Users create and upload Amazon Machine Images containing applications, libraries, data and configuration settings. Pre-configured, templated images are available.
- Security: Web service interfaces allow you to configure firewall settings that control network access to and between groups of instances. Security systems allow you to place running instances into groups; you specify which can communicate with others, and which IP subnets on the Internet may talk to which groups.
- Elastic: Increase or decrease capacity on demand-commission one or thousands of server instances simultaneously. Thanks to API control, scaling is automatic.
- Instance Control: Root access to each instance lets you interact with them as you would any machine. Instances can be rebooted remotely using web service APIs.

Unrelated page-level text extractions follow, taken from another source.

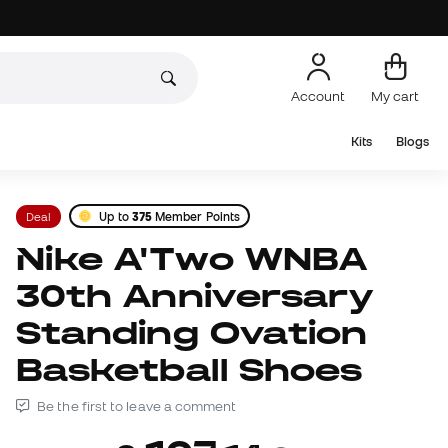
Account
My cart
Kits
Blogs
Deal
Up to
375
Member Points
Nike A'Two WNBA
30th Anniversary
Standing Ovation
Basketball Shoes
Be the first to leave a comment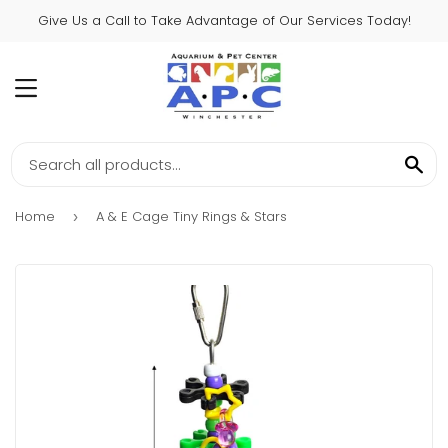
Give Us a Call to Take Advantage of Our Services Today!
MENU
SE
Home
A & E Cage Tiny Rings & Stars
›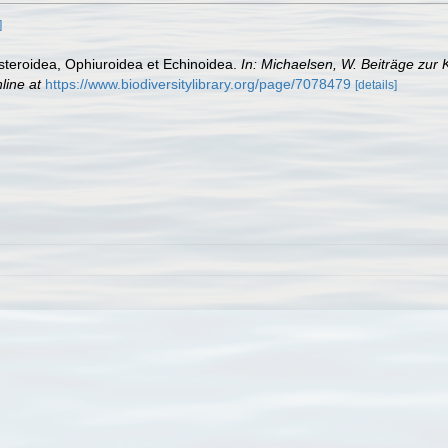
]
Asteroidea, Ophiuroidea et Echinoidea.
In: Michaelsen, W. Beiträge zur
line at
https://www.biodiversitylibrary.org/page/7078479
[details]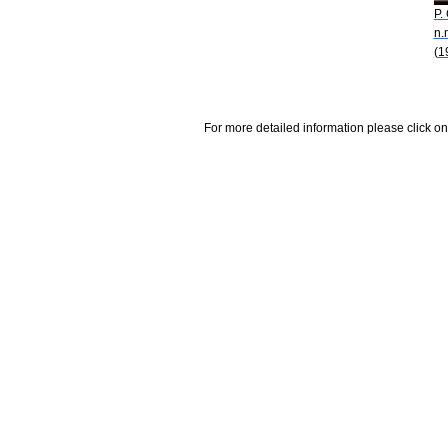
P.
n.
(1
For more detailed information please click on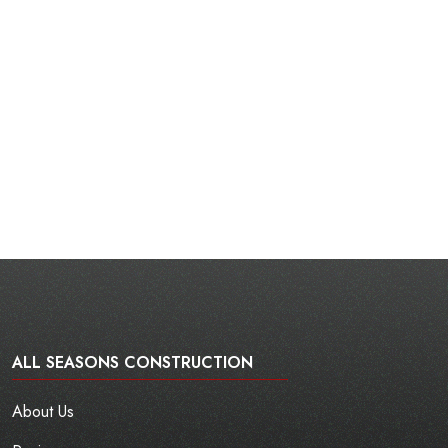
ALL SEASONS CONSTRUCTION
About Us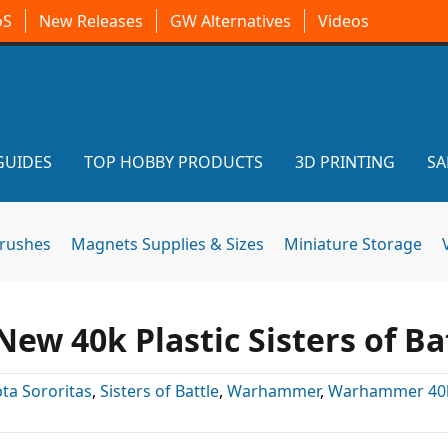
oS
New Releases
GW Alternatives
Videos
GUIDES
TOP HOBBY PRODUCTS
3D PRINTING
SA
brushes
Magnets Supplies & Sizes
Miniature Storage
ew 40k Plastic Sisters of Ba
ta Sororitas
,
Sisters of Battle
,
Warhammer
,
Warhammer 40k 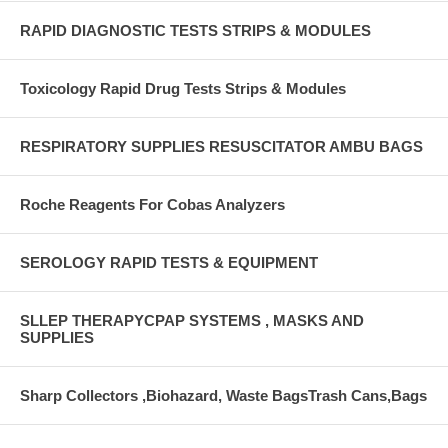
RAPID DIAGNOSTIC TESTS STRIPS & MODULES
Toxicology Rapid Drug Tests Strips & Modules
RESPIRATORY SUPPLIES RESUSCITATOR AMBU BAGS
Roche Reagents For Cobas Analyzers
SEROLOGY RAPID TESTS & EQUIPMENT
SLLEP THERAPYCPAP SYSTEMS , MASKS AND
SUPPLIES
Sharp Collectors ,Biohazard, Waste BagsTrash Cans,Bags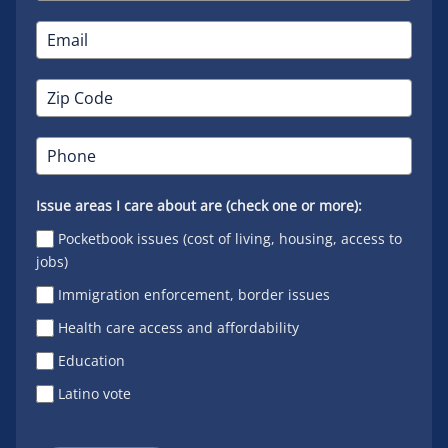
Issue areas I care about are (check one or more):
Pocketbook issues (cost of living, housing, access to
jobs)
Immigration enforcement, border issues
Health care access and affordability
Education
Latino vote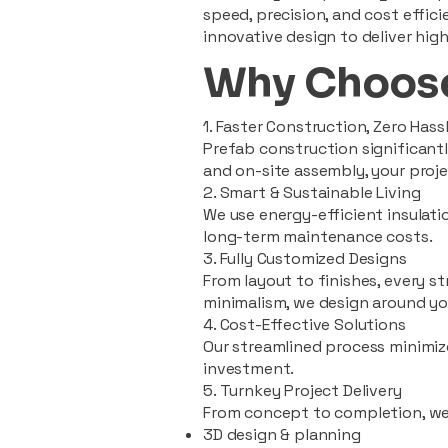
speed, precision, and cost effi
innovative design to deliver high
Why Choose
1. Faster Construction, Zero Hass
Prefab construction significan
and on-site assembly, your pro
2. Smart & Sustainable Living
We use energy-efficient insulat
long-term maintenance costs.
3. Fully Customized Designs
From layout to finishes, every st
minimalism, we design around you
4. Cost-Effective Solutions
Our streamlined process minimiz
investment.
5. Turnkey Project Delivery
From concept to completion, we
3D design & planning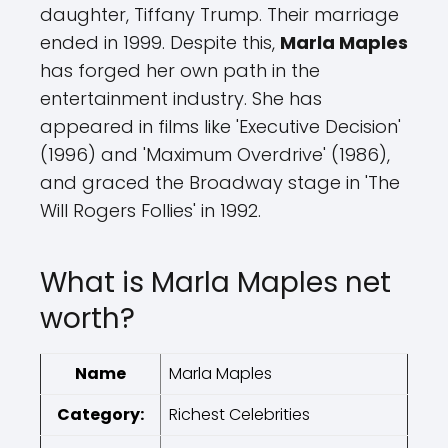
daughter, Tiffany Trump. Their marriage
ended in 1999. Despite this,
Marla Maples
has forged her own path in the
entertainment industry. She has
appeared in films like 'Executive Decision'
(1996) and 'Maximum Overdrive' (1986),
and graced the Broadway stage in 'The
Will Rogers Follies' in 1992.
What is Marla Maples net
worth?
Name
Marla Maples
Category:
Richest Celebrities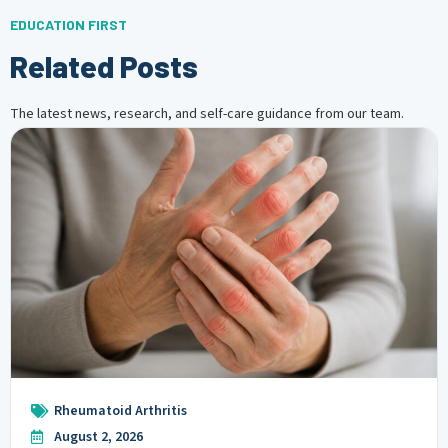
EDUCATION FIRST
Related Posts
The latest news, research, and self-care guidance from our team.
Rheumatoid Arthritis
August 2, 2026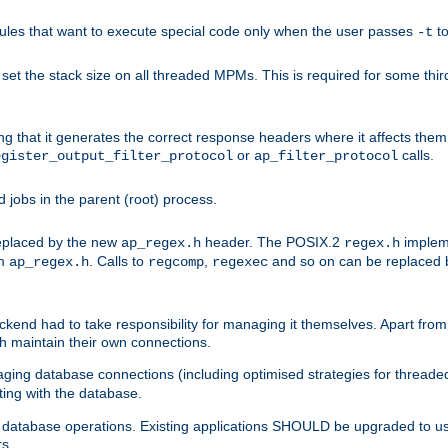
les that want to execute special code only when the user passes
t
-t
et the stack size on all threaded MPMs. This is required for some thir
ring that it generates the correct response headers where it affects th
or
calls.
egister_output_filter_protocol
ap_filter_protocol
jobs in the parent (root) process.
 replaced by the new
header. The POSIX.2
impleme
ap_regex.h
regex.h
om
. Calls to
,
and so on can be replaced b
ap_regex.h
regcomp
regexec
end had to take responsibility for managing it themselves. Apart from 
h maintain their own connections.
ging database connections (including optimised strategies for thread
ting with the database.
tabase operations. Existing applications SHOULD be upgraded to use 
rs.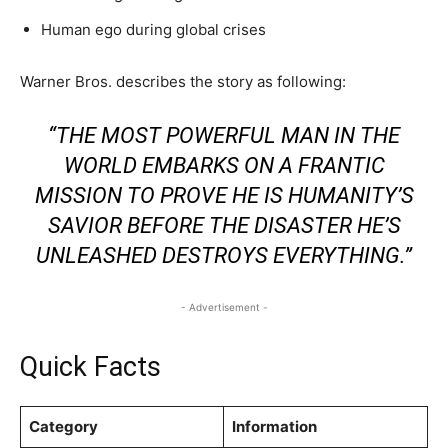
Human ego during global crises
Warner Bros. describes the story as following:
“THE MOST POWERFUL MAN IN THE
WORLD EMBARKS ON A FRANTIC
MISSION TO PROVE HE IS HUMANITY’S
SAVIOR BEFORE THE DISASTER HE’S
UNLEASHED DESTROYS EVERYTHING.”
- Advertisement -
Quick Facts
Category
Information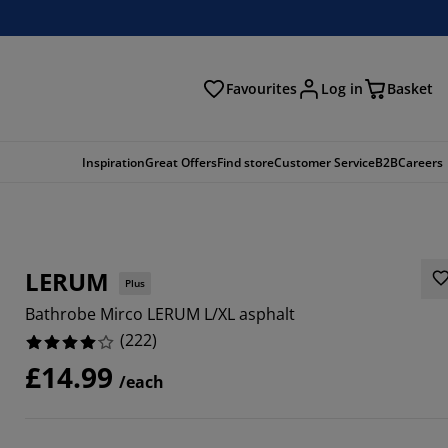
Favourites
Log in
Basket
arch
Inspiration
Great Offers
Find store
Customer Service
B2B
Careers
LERUM
Plus
Bathrobe Mirco LERUM L/XL asphalt
(
222
)
£14.99
/each
2615%
2612%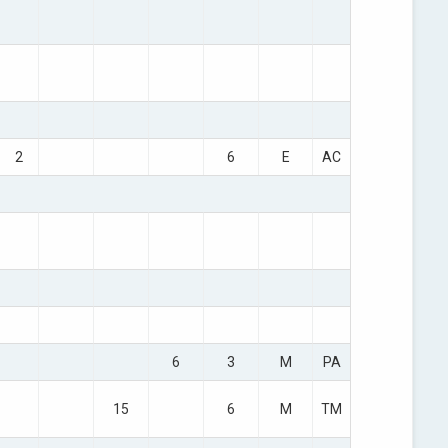
2
6
E
AC
6
3
M
PA
15
6
M
TM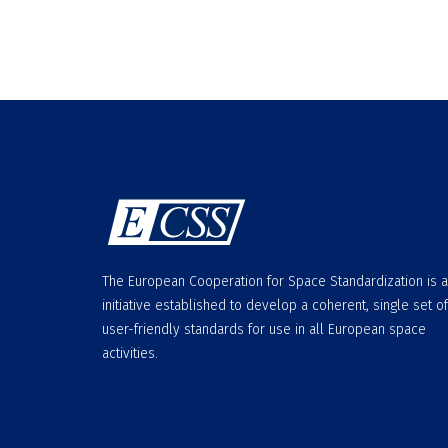
The European Cooperation for Space Standardization is 
initiative established to develop a coherent, single set of
user-friendly standards for use in all European space
activities.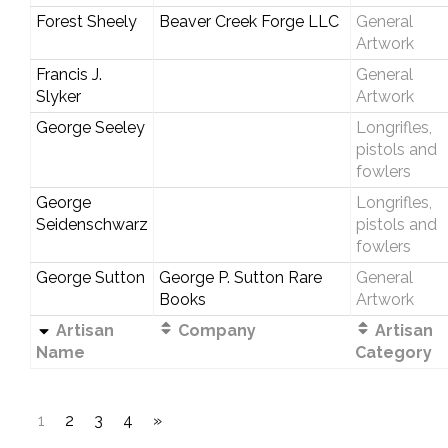
Forest Sheely
Beaver Creek Forge LLC
General
Artwork
Francis J.
General
Slyker
Artwork
George Seeley
Longrifles,
pistols and
fowlers
George
Longrifles,
Seidenschwarz
pistols and
fowlers
George Sutton
George P. Sutton Rare
General
Books
Artwork
Artisan
Company
Artisan
Name
Category
1
2
3
4
»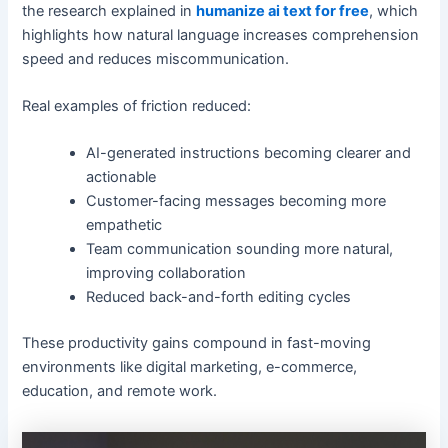
the research explained in
humanize ai text for free
, which
highlights how natural language increases comprehension
speed and reduces miscommunication.
Real examples of friction reduced:
AI-generated instructions becoming clearer and
actionable
Customer-facing messages becoming more
empathetic
Team communication sounding more natural,
improving collaboration
Reduced back-and-forth editing cycles
These productivity gains compound in fast-moving
environments like digital marketing, e-commerce,
education, and remote work.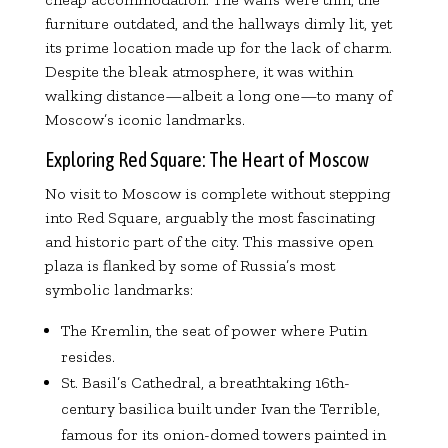
furniture outdated, and the hallways dimly lit, yet
its prime location made up for the lack of charm.
Despite the bleak atmosphere, it was within
walking distance—albeit a long one—to many of
Moscow’s iconic landmarks.
Exploring Red Square: The Heart of Moscow
No visit to Moscow is complete without stepping
into Red Square, arguably the most fascinating
and historic part of the city. This massive open
plaza is flanked by some of Russia’s most
symbolic landmarks:
The Kremlin, the seat of power where Putin
resides.
St. Basil’s Cathedral, a breathtaking 16th-
century basilica built under Ivan the Terrible,
famous for its onion-domed towers painted in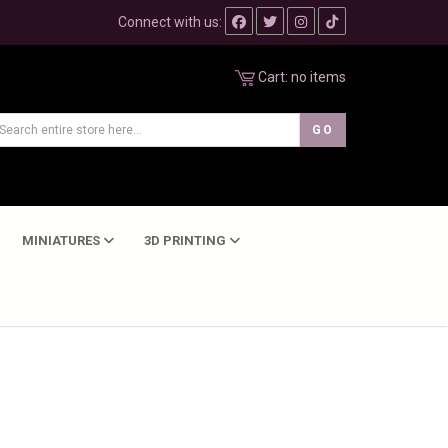
Connect with us:
Cart:
no items
MINIATURES
3D PRINTING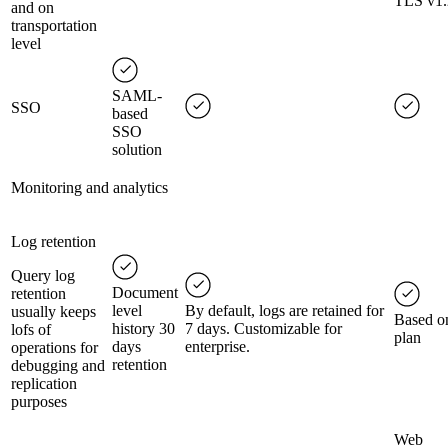
TLS v1.
and on
transportation
level
SAML-
SSO
based
SSO
solution
Monitoring and analytics
Log retention
Query log
Document
retention
level
By default, logs are retained for
usually keeps
Based o
history 30
7 days. Customizable for
lofs of
plan
days
enterprise.
operations for
retention
debugging and
replication
purposes
Web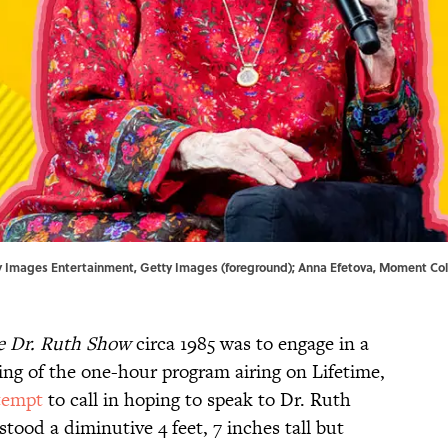
Getty Images Entertainment, Getty Images (foreground); Anna Efetova, Moment Co
e Dr. Ruth Show
circa 1985 was to engage in a
ping of the one-hour program airing on Lifetime,
tempt
to call in hoping to speak to Dr. Ruth
tood a diminutive 4 feet, 7 inches tall but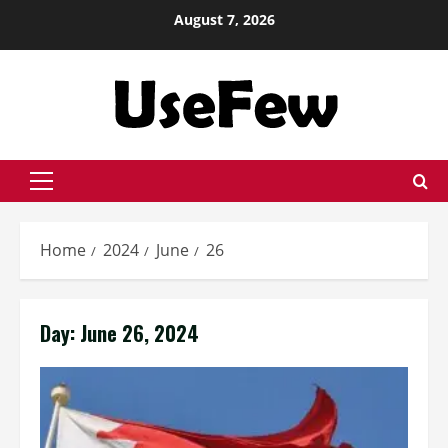
Skip
August 7, 2026
to
content
Primary
Menu
Home
2024
June
26
Day:
June 26, 2024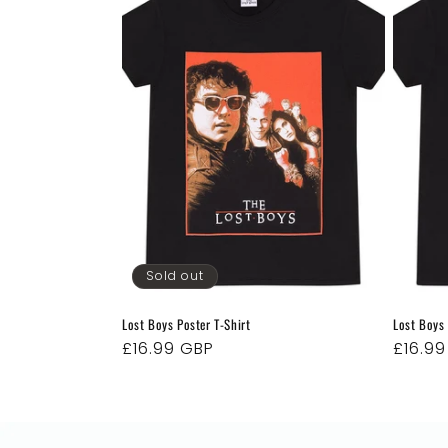
e
c
t
i
o
Sold out
n
Lost Boys Poster T-Shirt
Lost Boys
:
Regular
£16.99 GBP
Regul
£16.9
price
price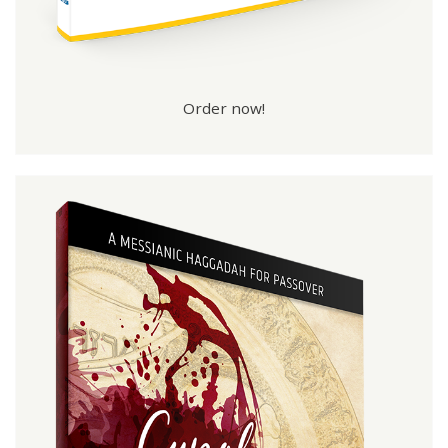
Order now!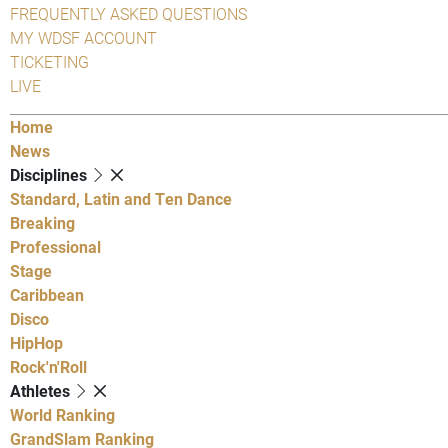
FREQUENTLY ASKED QUESTIONS
MY WDSF ACCOUNT
TICKETING
LIVE
Home
News
Disciplines
Standard, Latin and Ten Dance
Breaking
Professional
Stage
Caribbean
Disco
HipHop
Rock'n'Roll
Athletes
World Ranking
GrandSlam Ranking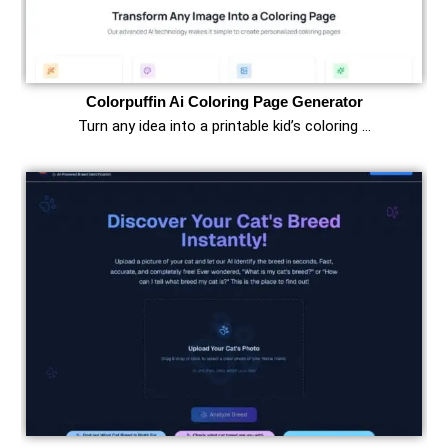
Colorpuffin Ai Coloring Page Generator
Turn any idea into a printable kid’s coloring …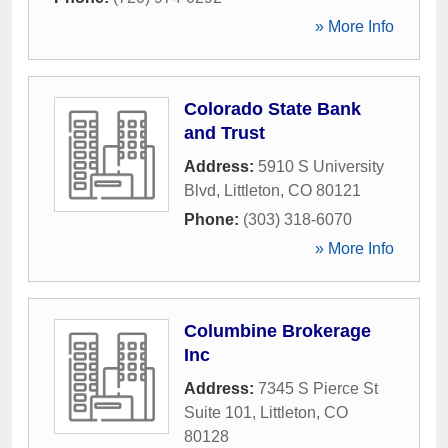
» More Info
Colorado State Bank
and Trust
Address:
5910 S University
Blvd
,
Littleton
,
CO
80121
Phone:
(303) 318-6070
» More Info
Columbine Brokerage
Inc
Address:
7345 S Pierce St
Suite 101
,
Littleton
,
CO
80128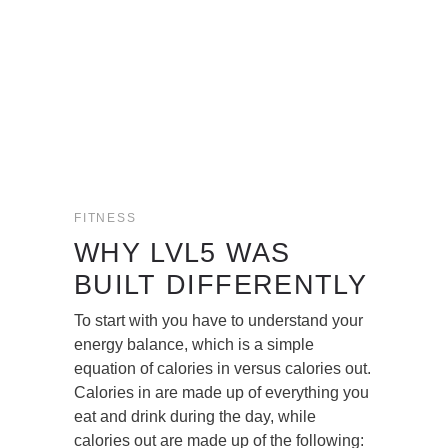
FITNESS
WHY LVL5 WAS
BUILT DIFFERENTLY
To start with you have to understand your
energy balance, which is a simple
equation of calories in versus calories out.
Calories in are made up of everything you
eat and drink during the day, while
calories out are made up of the following: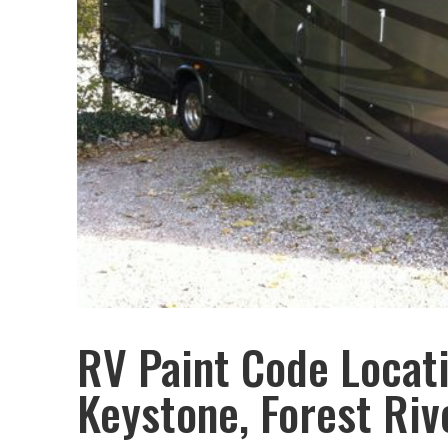
RV Paint Code Locat
Keystone, Forest Riv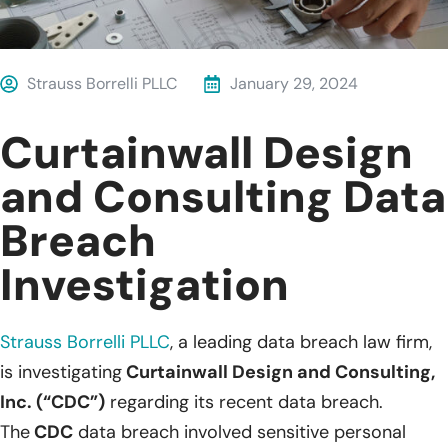
Strauss Borrelli PLLC
January 29, 2024
Curtainwall Design
and Consulting Data
Breach
Investigation
Strauss Borrelli PLLC
, a leading data breach law firm,
is investigating
Curtainwall Design and Consulting,
Inc. (“CDC”)
regarding its recent data breach.
The
CDC
data breach involved sensitive personal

- Flexibility: Choice of instance types, operating systems, and software; selection of configuration for memory, CPU, and instance storage. Operating systems choices include Linux, Microsoft Windows Server and OpenSolaris.
- Cost elements: On-demand instances are defined as small, large and extra-large, with separate pricing for Linux/UNIX usage ($0.10 to $0.80 per hour) and for Windows usage ($0.125 to $1 per hour).
- Biopharma suitability: Appropriate for small developers lacking computing resources and capacity for load spikes; instant scaling.